El panorama no es bueno, aunque -quiero aclararlo antes de que se me interprete mal- no resulta realmente catastrófico. Hay muchas cosas buenas en nuestros países que no debemos pasar por alto: el ambiente de relativa libertad, una economía que crece aunque sea lentamente, el respeto –con reservas- a las constituciones vigentes. Pero el distanciamiento entre el ciudadano de a pie y el Estado es potencialmente muy peligroso porque, en ciertas circunstancias, puede derivar en catástrofes como las que vive Venezuela o en sistemas autoritarios como el que padece Nicaragua.
No es fácil dar una respuesta a los problemas que he mencionado en estas líneas y, muy probablemente, la solución vendrá de a poco, a lo largo del tiempo. Pero es decisivo, me parece, hacer esta descarnada evaluación y proponer algunos lineamientos acerca de lo que podría ser una solución.
Un punto central, en este sentido, es reorientar las funciones del Estado y definir nuevamente cuál debe ser el papel de esa institución en el seno de la sociedad. Es preciso recordar, ante todo, que el Estado lo conforman y dirigen hombres, hombres como todos, sujetos a las pasiones y los intereses que a todos nos guían. No podemos pedirles, por eso, algo que esté más allá de lo que naturalmente pueden hacer: los Gobiernos deben cumplir las funciones que son capaces de realizar con mayor efectividad, pero no pueden resolver todos los problemas de la sociedad. Por eso la primera recomendación es volver a concentrar a los Estados en sus funciones específicas: preservar el orden y la seguridad. Los gobiernos han sido incapaces de “promover el desarrollo económico”, “crear empleo”, proteger a la niñez y educar a los jóvenes. No sirven para eso ni deberíamos pedirles que nos ofrezcan lo que no pueden dar, o dan solo casi como una caricatura. Recortando las funciones del Estado su funcionamiento sería mucho más barato, se tendrían que cobrar menos impuestos y, de este modo, se daría un impulso gigantesco a la economía.

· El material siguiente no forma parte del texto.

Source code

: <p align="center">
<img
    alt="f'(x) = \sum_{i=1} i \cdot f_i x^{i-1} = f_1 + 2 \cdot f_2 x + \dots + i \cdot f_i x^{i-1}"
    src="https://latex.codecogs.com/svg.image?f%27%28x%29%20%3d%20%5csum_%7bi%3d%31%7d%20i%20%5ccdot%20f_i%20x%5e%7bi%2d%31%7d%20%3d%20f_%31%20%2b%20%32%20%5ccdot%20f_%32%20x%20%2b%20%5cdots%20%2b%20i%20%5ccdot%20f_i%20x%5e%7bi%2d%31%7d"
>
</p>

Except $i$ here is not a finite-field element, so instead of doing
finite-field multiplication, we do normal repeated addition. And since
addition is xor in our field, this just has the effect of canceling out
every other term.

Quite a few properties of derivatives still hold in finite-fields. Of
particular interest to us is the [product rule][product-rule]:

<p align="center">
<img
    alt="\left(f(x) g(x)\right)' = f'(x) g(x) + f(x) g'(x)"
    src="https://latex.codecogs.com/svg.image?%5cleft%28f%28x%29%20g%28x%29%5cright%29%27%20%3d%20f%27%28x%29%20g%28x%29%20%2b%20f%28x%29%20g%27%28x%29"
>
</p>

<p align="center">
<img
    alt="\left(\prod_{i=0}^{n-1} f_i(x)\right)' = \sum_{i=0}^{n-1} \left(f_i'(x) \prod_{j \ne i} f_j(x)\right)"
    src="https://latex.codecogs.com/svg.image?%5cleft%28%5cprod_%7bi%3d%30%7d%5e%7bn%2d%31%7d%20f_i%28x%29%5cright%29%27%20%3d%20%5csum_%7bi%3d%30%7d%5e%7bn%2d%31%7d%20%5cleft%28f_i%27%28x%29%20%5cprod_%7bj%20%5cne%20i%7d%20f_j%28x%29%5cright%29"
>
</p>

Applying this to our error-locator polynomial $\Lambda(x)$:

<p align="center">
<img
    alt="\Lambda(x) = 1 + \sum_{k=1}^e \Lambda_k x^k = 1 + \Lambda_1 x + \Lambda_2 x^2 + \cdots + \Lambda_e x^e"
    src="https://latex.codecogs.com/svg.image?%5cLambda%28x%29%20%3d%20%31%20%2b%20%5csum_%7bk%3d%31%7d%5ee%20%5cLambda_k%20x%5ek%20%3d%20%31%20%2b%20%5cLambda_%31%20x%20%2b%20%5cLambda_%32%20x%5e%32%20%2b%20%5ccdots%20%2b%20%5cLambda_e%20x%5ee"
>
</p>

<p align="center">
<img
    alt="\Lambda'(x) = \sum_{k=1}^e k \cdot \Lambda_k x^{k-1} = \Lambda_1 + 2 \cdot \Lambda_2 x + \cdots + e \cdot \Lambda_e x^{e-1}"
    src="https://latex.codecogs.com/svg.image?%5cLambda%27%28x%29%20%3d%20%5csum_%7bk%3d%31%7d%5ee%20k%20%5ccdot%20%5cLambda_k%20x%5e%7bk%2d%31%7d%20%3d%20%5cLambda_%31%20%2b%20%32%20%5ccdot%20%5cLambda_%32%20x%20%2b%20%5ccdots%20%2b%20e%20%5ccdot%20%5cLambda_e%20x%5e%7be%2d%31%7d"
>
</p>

Con respecto a la representación política de los ciudadanos hay que reconocer, por otra parte, que los modelos que seguimos hoy fueron creados hace más de dos siglos y que, debido al inmenso cambio que han sufrido nuestras sociedades en ese lapso, resultan desactualizados e inoperantes. Se debería pensar en nuevas formas para que la ciudadanía pueda expresarse y movilizarse, para aprovechar lo que hoy las nuevas tecnologías nos ofrecen. Ya muchos movimientos civiles se han desarrollado –y hasta han triunfado- apelando a formas de comunicación y de expresión no tradicionales, rompiendo el monopolio político que tienen los partidos.
El tema, por lo complejo y novedoso, no puede ser desarrollado con más profundidad en este artículo. Pero lanzo el punto a la reflexión porque de estos cambios depende, en gran medida, el progreso de nuestras sociedades.